Start of EXTRACTED ENTRIES
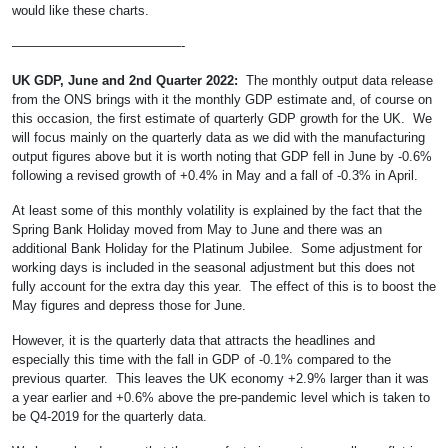
would like these charts.
—————————————-
UK GDP, June and 2nd Quarter 2022:
The monthly output data release
from the ONS brings with it the monthly GDP estimate and, of course on
this occasion, the first estimate of quarterly GDP growth for the UK. We
will focus mainly on the quarterly data as we did with the manufacturing
output figures above but it is worth noting that GDP fell in June by -0.6%
following a revised growth of +0.4% in May and a fall of -0.3% in April.
At least some of this monthly volatility is explained by the fact that the
Spring Bank Holiday moved from May to June and there was an
additional Bank Holiday for the Platinum Jubilee. Some adjustment for
working days is included in the seasonal adjustment but this does not
fully account for the extra day this year. The effect of this is to boost the
May figures and depress those for June.
However, it is the quarterly data that attracts the headlines and
especially this time with the fall in GDP of -0.1% compared to the
previous quarter. This leaves the UK economy +2.9% larger than it was
a year earlier and +0.6% above the pre-pandemic level which is taken to
be Q4-2019 for the quarterly data.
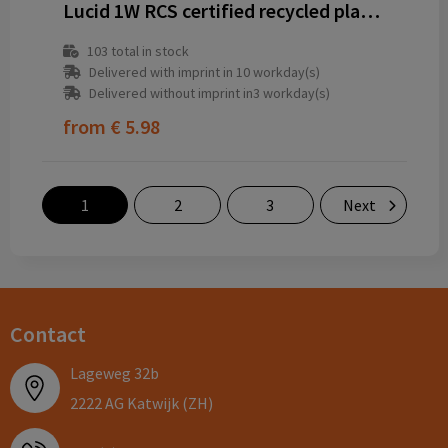
Lucid 1W RCS certified recycled plastic & bamboo torch
103
total in stock
Delivered with imprint in 10 workday(s)
Delivered without imprint in3 workday(s)
from
€ 5.98
1
2
3
Next
Contact
Lageweg 32b
2222 AG Katwijk (ZH)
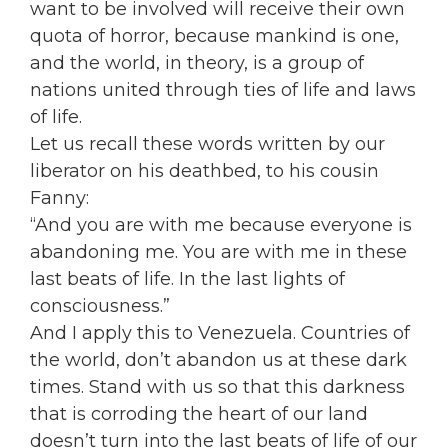
want to be involved will receive their own
quota of horror, because mankind is one,
and the world, in theory, is a group of
nations united through ties of life and laws
of life.
Let us recall these words written by our
liberator on his deathbed, to his cousin
Fanny:
“And you are with me because everyone is
abandoning me. You are with me in these
last beats of life. In the last lights of
consciousness.”
And I apply this to Venezuela. Countries of
the world, don’t abandon us at these dark
times. Stand with us so that this darkness
that is corroding the heart of our land
doesn’t turn into the last beats of life of our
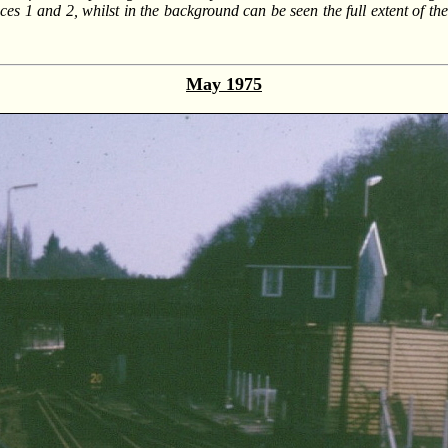
es 1 and 2, whilst in the background can be seen the full extent of th
May 1975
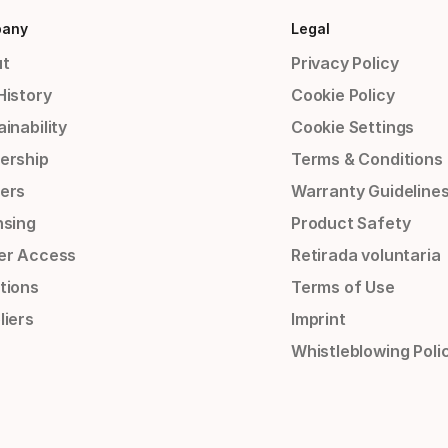
any
Legal
t
Privacy Policy
History
Cookie Policy
inability
Cookie Settings
ership
Terms & Conditions
ers
Warranty Guideline
nsing
Product Safety
er Access
Retirada voluntaria
tions
Terms of Use
liers
Imprint
Whistleblowing Poli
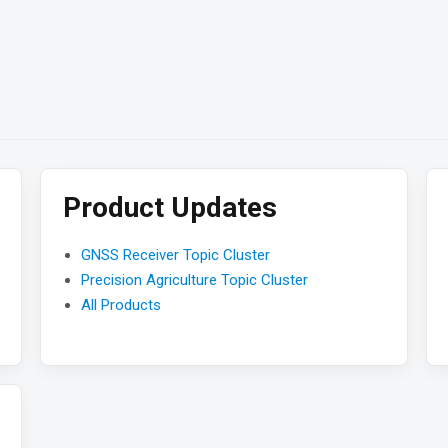
Product Updates
GNSS Receiver Topic Cluster
Precision Agriculture Topic Cluster
All Products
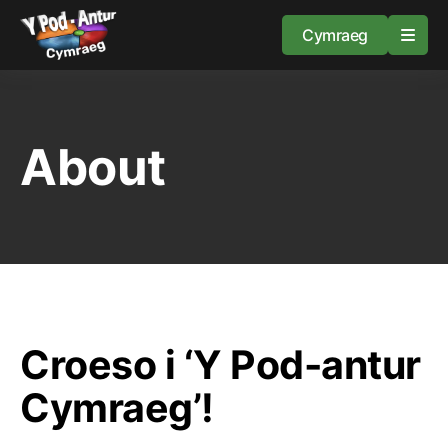
Cymraeg
Home
About
Resources
About
Guidance
Croeso i ‘Y Pod-antur
Cymraeg’!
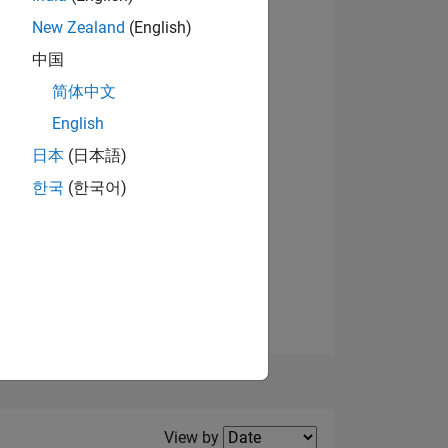
New Zealand
(English)
View badges
中国
简体中文
English
NS
日本
(日本語)
한국
(한국어)
E
VED
Filter2
View by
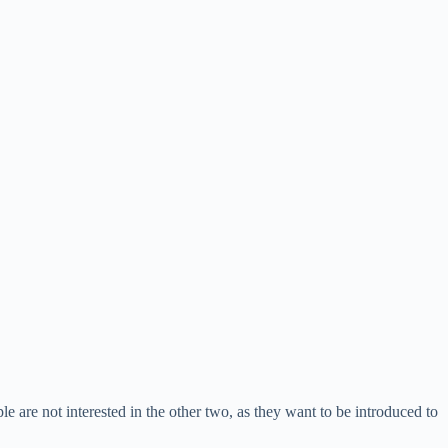
e are not interested in the other two, as they want to be introduced to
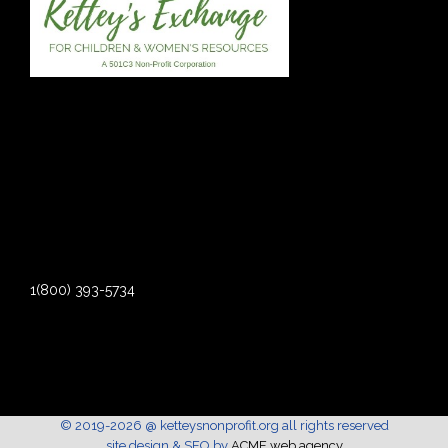
1(800) 393-5734
© 2019-2026 @ ketteysnonprofit.org all rights reserved
site design & SEO by
ACME web agency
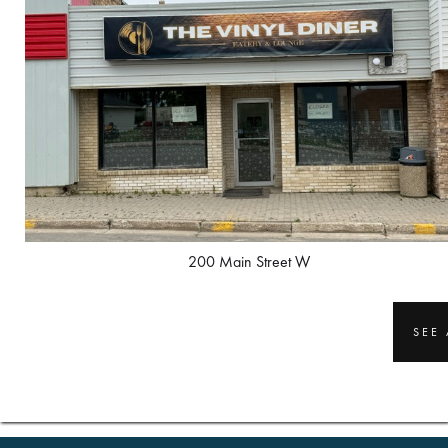
200 Main Street W
SEE 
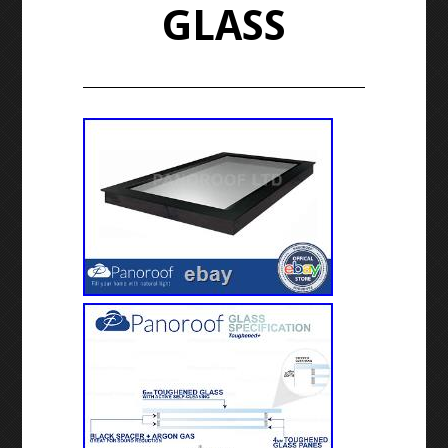
GLASS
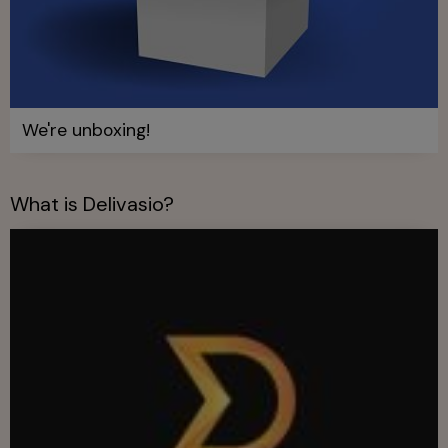
We're unboxing!
What is Delivasio?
End of EXTRACTED ENTRIES
Copy out all the text read from the data above word for word, leaving the pictures out of your answer.

**ANSWER SPACE:**
would like these charts.
—————————————-
UK GDP, June and 2nd Quarter 2022:
The monthly output data release
from the ONS brings with it the monthly GDP estimate and, of course on
this occasion, the first estimate of quarterly GDP growth for the UK. We
will focus mainly on the quarterly data as we did with the manufacturing
output figures above but it is worth noting that GDP fell in June by -0.6%
following a revised growth of +0.4% in May and a fall of -0.3% in April.
At least some of this monthly volatility is explained by the fact that the
Spring Bank Holiday moved from May to June and there was an
additional Bank Holiday for the Platinum Jubilee. Some adjustment for
working days is included in the seasonal adjustment but this does not
fully account for the extra day this year. The effect of this is to boost the
May figures and depress those for June.
However, it is the quarterly data that attracts the headlines and
especially this time with the fall in GDP of -0.1% compared to the
previous quarter. This leaves the UK economy +2.9% larger than it was
a year earlier and +0.6% above the pre-pandemic level which is taken to
be Q4-2019 for the quarterly data.
Lucid 1W RCS certified recycled plastic & bamboo torch
103
total in stock
Delivered with imprint in 10 workday(s)
Delivered without imprint in3 workday(s)
from
€ 5.98
1
2
3
Next
Contact
Lageweg 32b
2222 AG Katwijk (ZH)
want to be involved will receive their own
quota of horror, because mankind is one,
and the world, in theory, is a group of
nations united through ties of life and laws
of life.
Let us recall these words written by our
liberator on his deathbed, to his cousin
Fanny:
“And you are with me because everyone is
abandoning me. You are with me in these
last beats of life. In the last lights of
consciousness.”
And I apply this to Venezuela. Countries of
the world, don’t abandon us at these dark
times. Stand with us so that this darkness
that is corroding the heart of our land
doesn’t turn into the last beats of life of our
es 1 and 2, whilst in the background can be seen the full extent of th
May 1975
any
Legal
t
Privacy Policy
History
Cookie Policy
inability
Cookie Settings
ership
Terms & Conditions
ers
Warranty Guideline
nsing
Product Safety
er Access
Retirada voluntaria
tions
Terms of Use
liers
Imprint
Whistleblowing Poli
Product Updates
GNSS Receiver Topic Cluster
Precision Agriculture Topic Cluster
All Products
Cymraeg
Home
About
Resources
About
Guidance
Croeso i ‘Y Pod-antur
Cymraeg’!
New Zealand
(English)
View badges
中国
简体中文
English
NS
日本
(日本語)
한국
(한국어)
E
VED
Filter2
View by
e are not interested in the other two, as they want to be introduced to
1(800) 393-5734
© 2019-2026 @ ketteysnonprofit.org all rights reserved
site design & SEO by
ACME web agency
200 Main Street W
SEE 
GLASS
We're unboxing!
What is Delivasio?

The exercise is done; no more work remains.